Personal information
- Full name: Sebastián Ignacio Martínez Muñoz
- Date of birth: June 6, 1993 (age 33)
- Place of birth: Santiago, Chile
- Height: 1.75 m (5 ft 9 in)
- Position: Defensive midfielder

Team information
- Current team: Deportes Concepción
- Number: 14

Youth career
- Universidad de Chile

Senior career*
- Years: Team / Apps / (Gls)
- 2011–2018: Universidad de Chile / 117 / (2)
- 2017–2018: → Huachipato (loan) / 20 / (0)
- 2018–2021: Huachipato / 45 / (0)
- 2021: → Palestino (loan) / 4 / (0)
- 2022: Barnechea / 26 / (0)
- 2023: Santiago Wanderers / 11 / (0)
- 2024: Universidad de Concepción / 6 / (0)
- 2024–: Deportes Concepción / 14 / (1)

International career^{‡}
- 2013: Chile U20 / 12 / (0)
- 2014: Chile / 1 / (0)

= Sebastián Martínez (footballer, born 1993) =

Chilean footballer (born 1993)

Sebastián Ignacio Martínez Muñoz (born 6 June 1993) is a Chilean footballer who plays as a midfielder for Deportes Concepción.

==Career==
He debuted on 22 October 2011, in a 1–1 draw of Universidad de Chile against Palestino for the 2011 Torneo Clausura, replacing Gabriel Vargas in the halftime.

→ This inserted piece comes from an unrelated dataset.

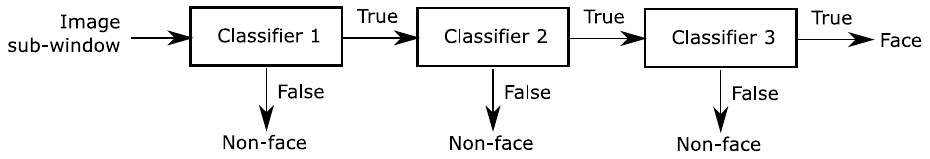
Figure 5. Illustration diagram of the attentional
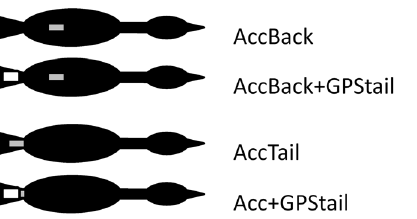
Figure 1. Dorsal placements of external devices fitted to gannets. Schematic representation of a gannet wearing devices at different positions as to test the effect of device mass and placement on flying behaviour and energetics. NB All devices placed on the tail were attached to the underside of 2 to 3 central feathers using Tesa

In January 2024, Martínez signed with Universidad de Concepción from Santiago Wanderers. In the second half of the same year, he switched to Deportes Concepción.

==Personal life==
He is the younger brother of Christian Martínez, also a product of the Universidad de Chile youth system.